The other matter I recall is the incitement to violence or hatred and hate offences Bill of last year.Again, it is an example of the Seanad doing what the Dáil failed to do, which was to bring tough scrutiny to a proposal that had the potential to curb the free exchange of political ideas in a dangerous and unhelpful way for society. Along with Senators McDowell, Keogan, Craughwell and Clonan, and others, I was involved in bringing a measure of scrutiny to that legislation which gave the Minister's predecessor pause. A truncated form of that Bill was eventually put through. I understand it is not the Minister's intention to proceed, for the moment anyway, with legislation - pardon me if I am wrong - that will change the situation, although there is a case to be made for an adjustment to legislation and an updating of the 1989 legislation.

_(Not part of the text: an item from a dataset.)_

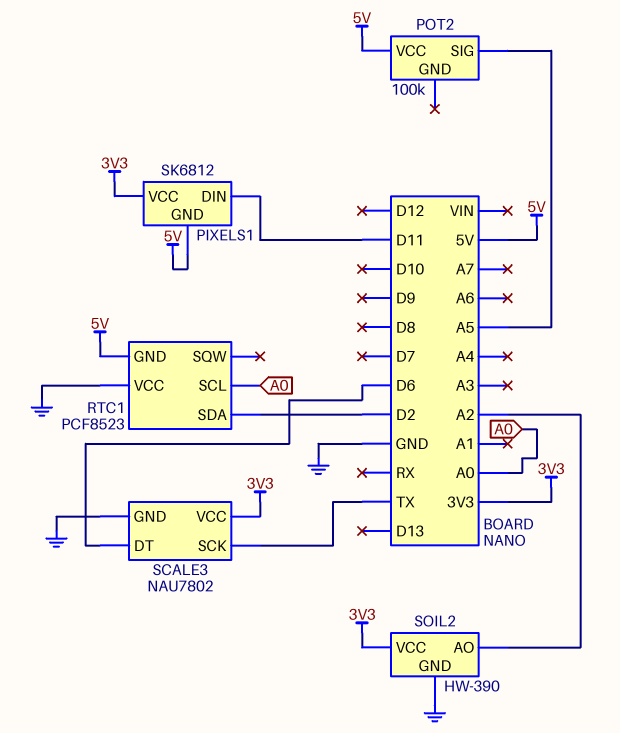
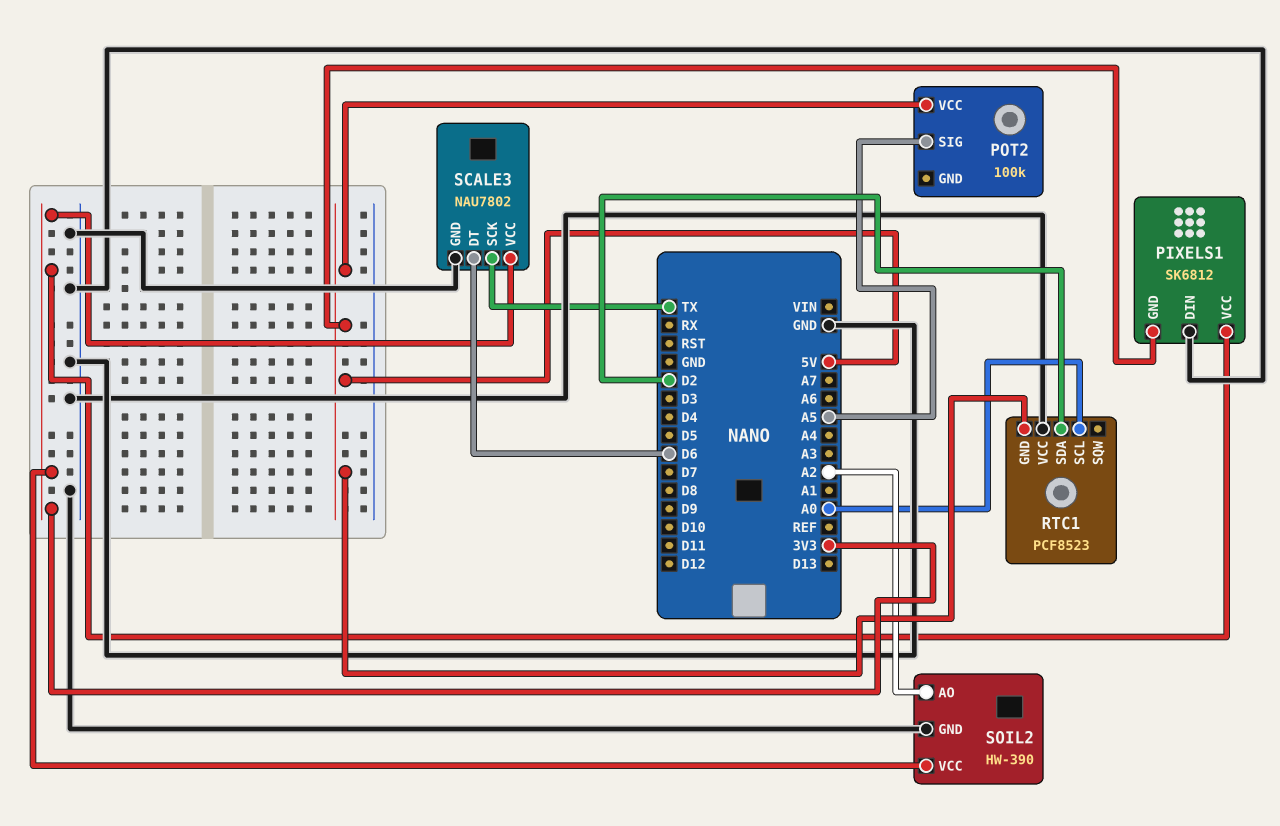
PIXELS1 pin DIN: D11 -> GND

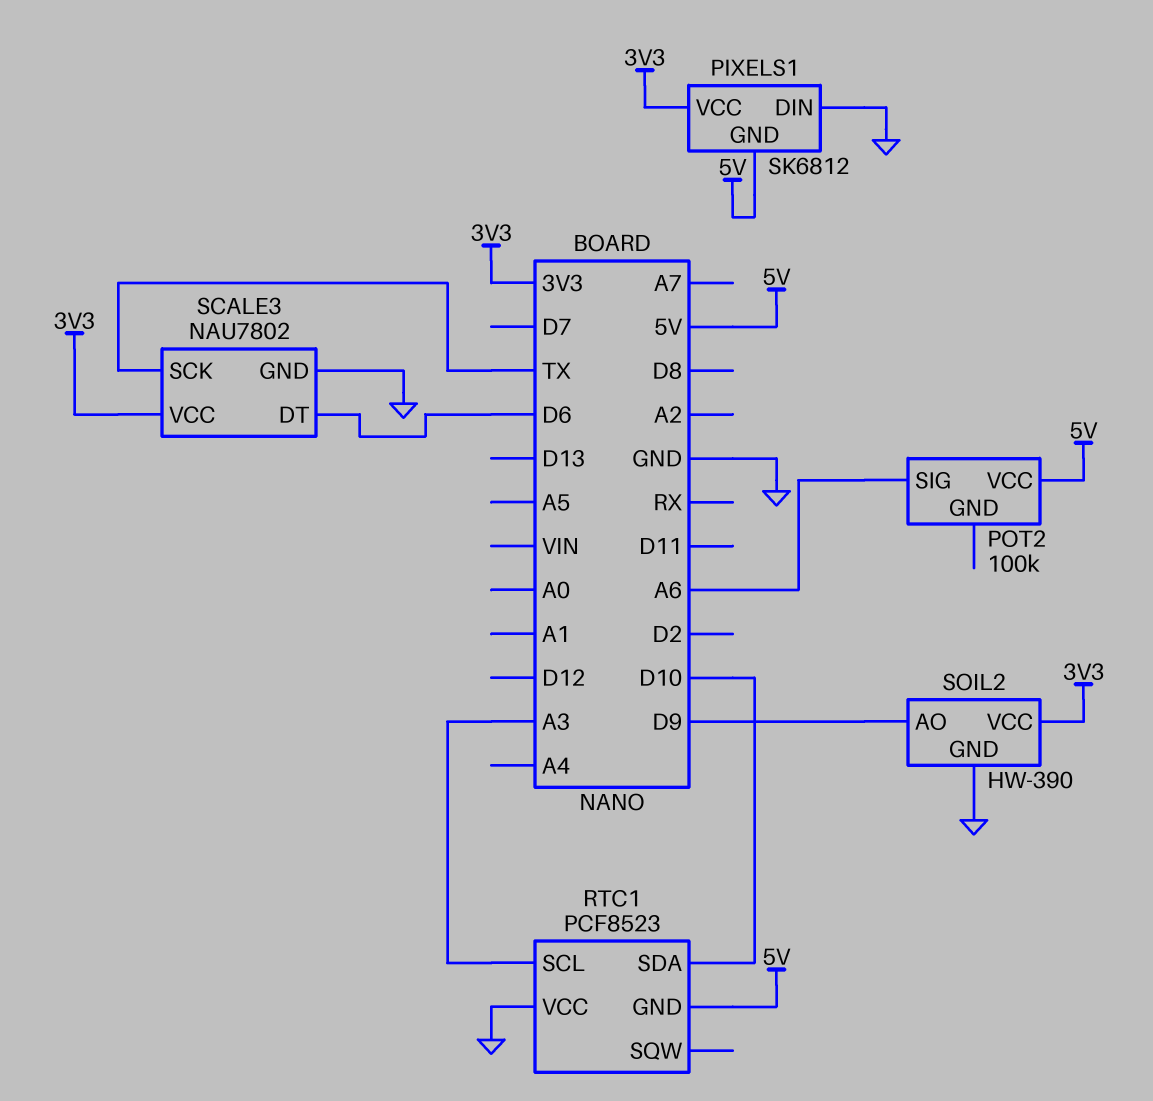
POT2 pin SIG: A5 -> A6
RTC1 pin SCL: A0 -> A3
RTC1 pin SDA: D2 -> D10
SOIL2 pin AO: A2 -> D9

My point is that the momentum from the previous Government was, at that point, to dangerously close down free speech or to recklessly expose people to the risk of being targeted and ultimately prosecuted for the legitimate expression of political ideas, for example because hatred was not defined in the legislation, or because new definitions of "gender" were being imported into that legislation. We rightly opposed that in this House because the threat was to the free exchange of political ideas, which is so important for our democracy. What I find strange is that this proposal appears to be going exactly in the opposite direction and to the other extreme vis-à-visthe supposed concern of the previous Government. I worry that this proposal pulls the rug out from under the protection of people's rights to their reputation in a way that is careless and risky, to say the least. Like T.S. Eliot, I will end up where I began, by asking whether this could be an unconstitutional move given the risk to people's reputations, to which I think people are going to be unfairly exposed.